Selain itu, lanjutnya, kendala lain terdapat pada keterbatasan slot jadwal yang tersedia di dalam negeri. Di tengah kebutuhan GBK untuk digunakan sebagai areal kampanye Pemilu 2024, persaingan untuk mendapatkan izin penggelaran acara pun kian ketat.
Perputaran Ekonomi
Pada kesempatan yang sama, Sandi mengutarakan strategi penggelaran ajang internasional —termasuk konser musik, kompetisi olahraga, maupun konferensi tingkat tinggi (KTT)– terbukti efektif menyumbang perputaran ekonomi pariwisata dengan nilai signifikan.
“KTT G20, misalnya, perputaran ekonominya di atas US$500 juta, belum termasuk komitmen investasi [jangka panjang], dan geliat ekonominya bukan hanya di destinasi wisata tetapi di sektor lain juga. Sementara itu, kalau event musik maupun olahraga, dampaknya juga menaikkan kualitas spending wisatawan dan juga permintaan terhadap produk-produk lokal sebagai suvenir. Seperti kita tahu, industri ekonomi kreatif kita didominasi usaha mikro, kecil, dan menengah [UMKM] yang menciptakan 97% lapangan kerja di Indonesia. Jadi dampak ajang internasional ini signifikan dan akan kami tingkatkan.”

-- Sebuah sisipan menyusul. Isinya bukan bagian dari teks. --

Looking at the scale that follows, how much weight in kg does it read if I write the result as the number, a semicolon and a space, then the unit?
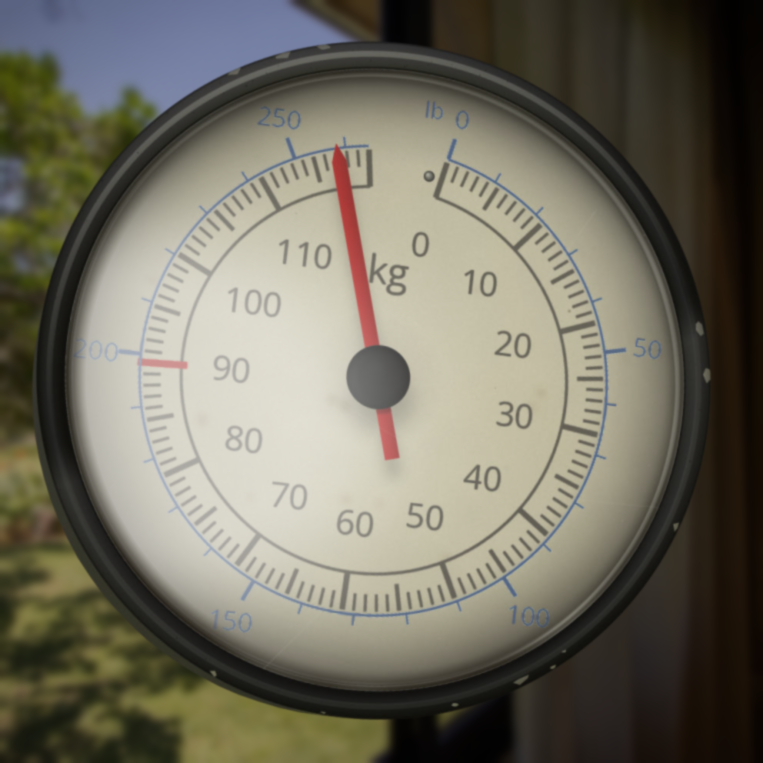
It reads 117; kg
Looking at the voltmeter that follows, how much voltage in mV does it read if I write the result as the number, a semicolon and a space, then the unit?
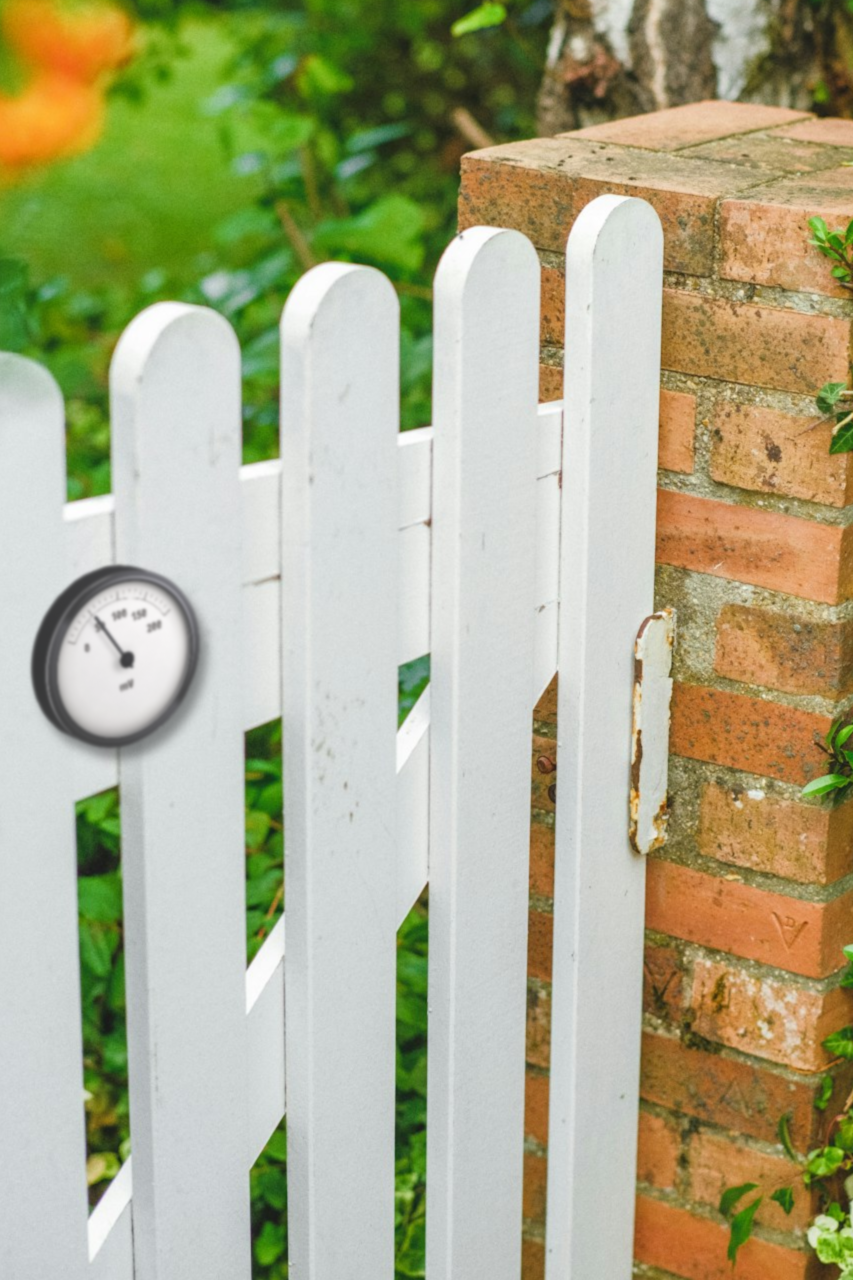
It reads 50; mV
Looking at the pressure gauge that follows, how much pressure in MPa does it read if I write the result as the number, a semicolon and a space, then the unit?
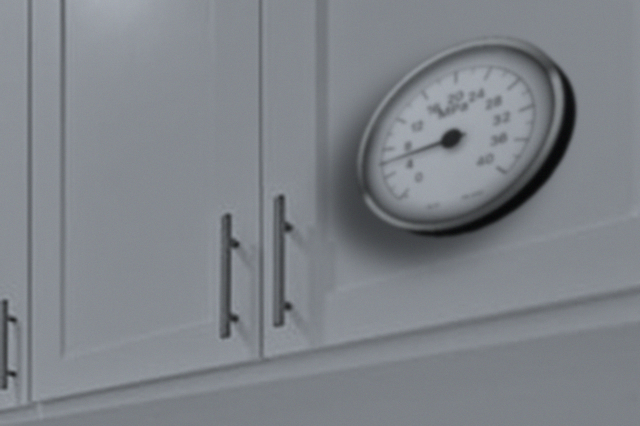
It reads 6; MPa
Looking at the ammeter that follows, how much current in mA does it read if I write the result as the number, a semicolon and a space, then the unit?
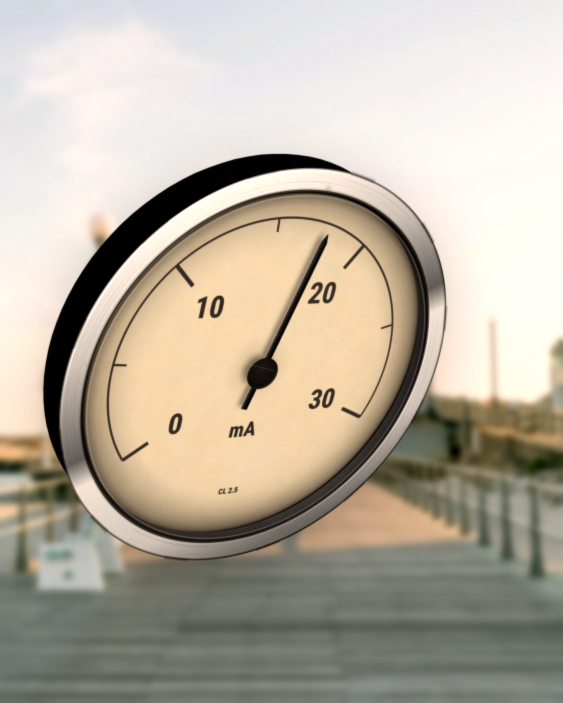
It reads 17.5; mA
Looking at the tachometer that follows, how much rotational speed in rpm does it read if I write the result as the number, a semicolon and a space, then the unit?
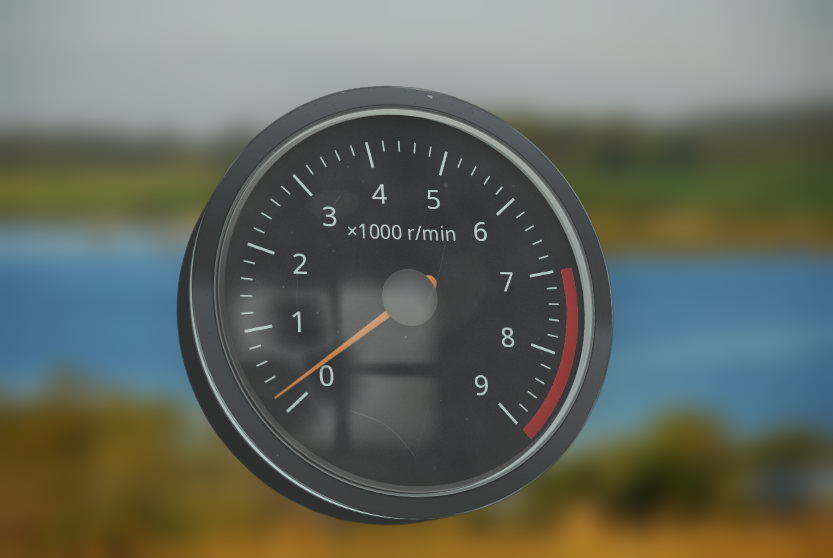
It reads 200; rpm
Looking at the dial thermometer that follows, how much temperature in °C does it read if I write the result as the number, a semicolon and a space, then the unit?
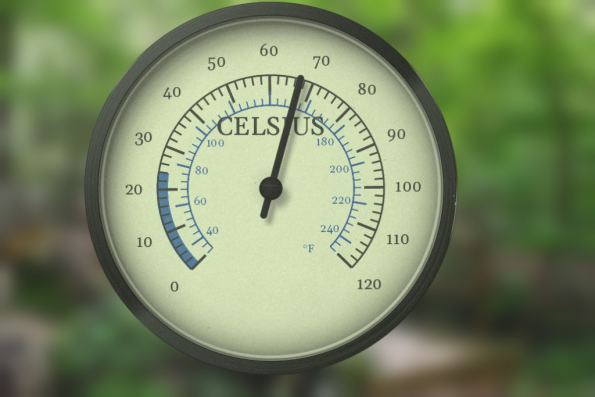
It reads 67; °C
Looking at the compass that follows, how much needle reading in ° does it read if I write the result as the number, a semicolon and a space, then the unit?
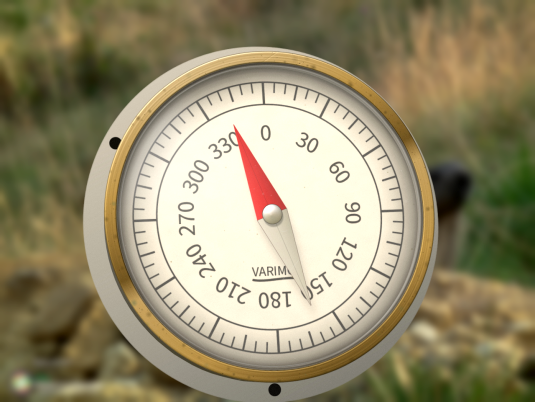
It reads 340; °
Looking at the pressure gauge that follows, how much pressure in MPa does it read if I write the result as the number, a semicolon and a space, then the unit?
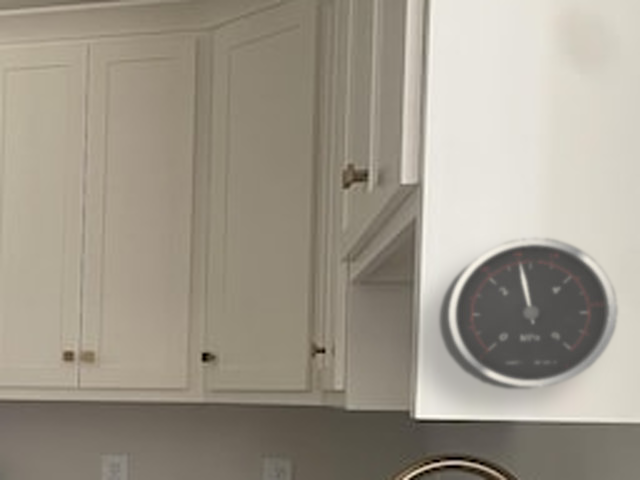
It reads 2.75; MPa
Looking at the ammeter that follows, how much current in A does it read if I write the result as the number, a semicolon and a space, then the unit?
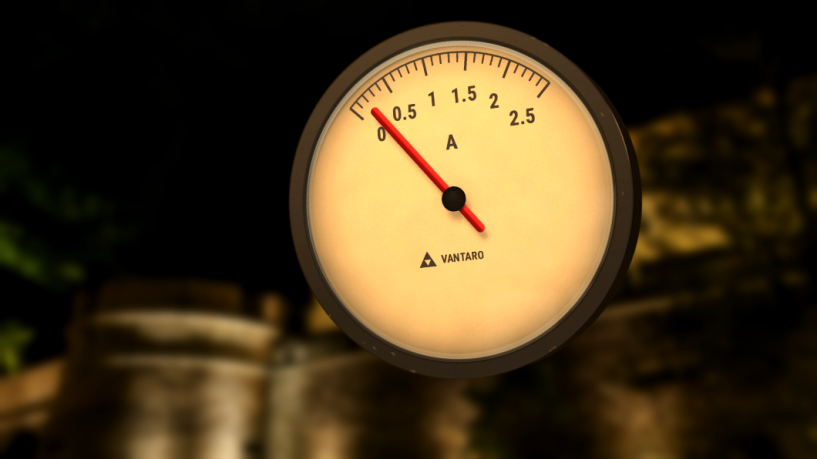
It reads 0.2; A
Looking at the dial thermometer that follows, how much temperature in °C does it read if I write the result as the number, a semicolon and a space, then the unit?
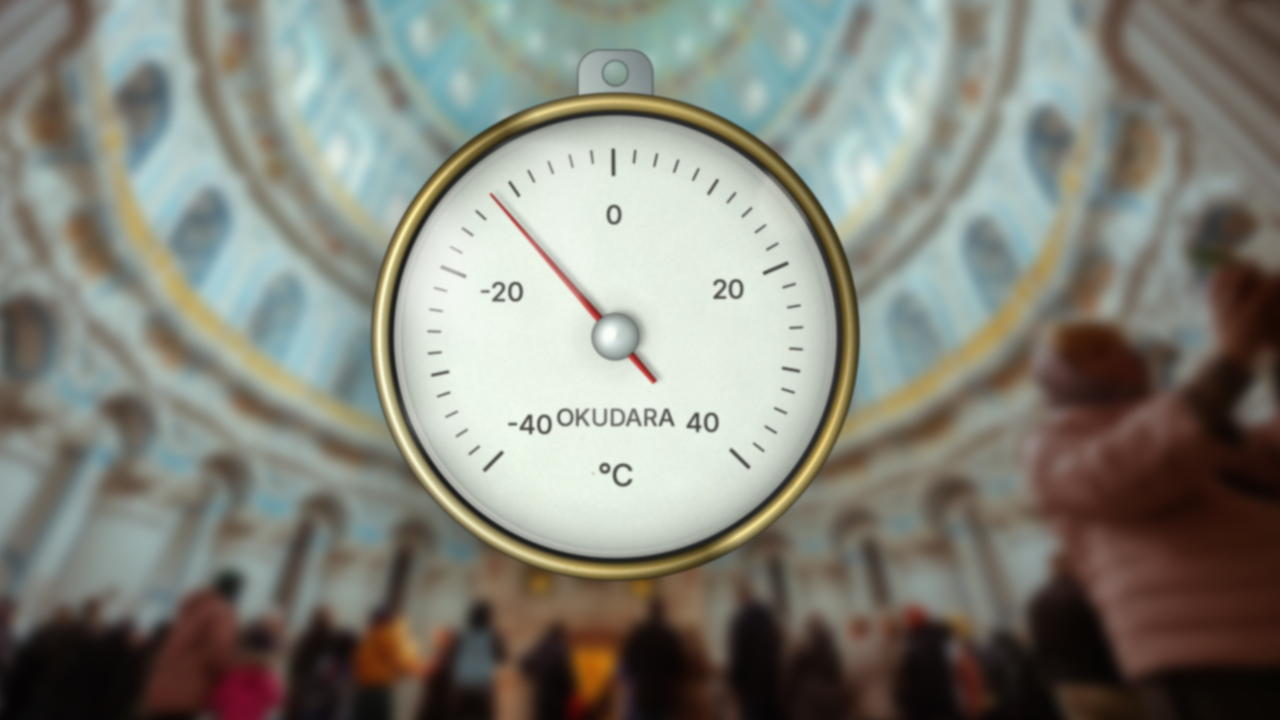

Ke depan, lanjut Sandi, pemerintah akan mempertahankan beberapa perhelatan internasional sebagai signature event Indonesia. Misalnya, acara MotoGP dan Bali and Beyond Travel Fair (BBTF).
“Event-event ini dikurasi dan konsepnya kolaborasi dengan pemerintah daerah serta dunia usaha. Kita juga berhasil duduk di dewan UNWTO [Organisasi Pariwisata Dunia], nanti akan pertemuan tingkat menteri pariwisata dunia di situ dan itu akan mendatangkan lebih banyak event internasional yang mendesain ulang masa depan pariwisata Indonesia,” tutur Sandi.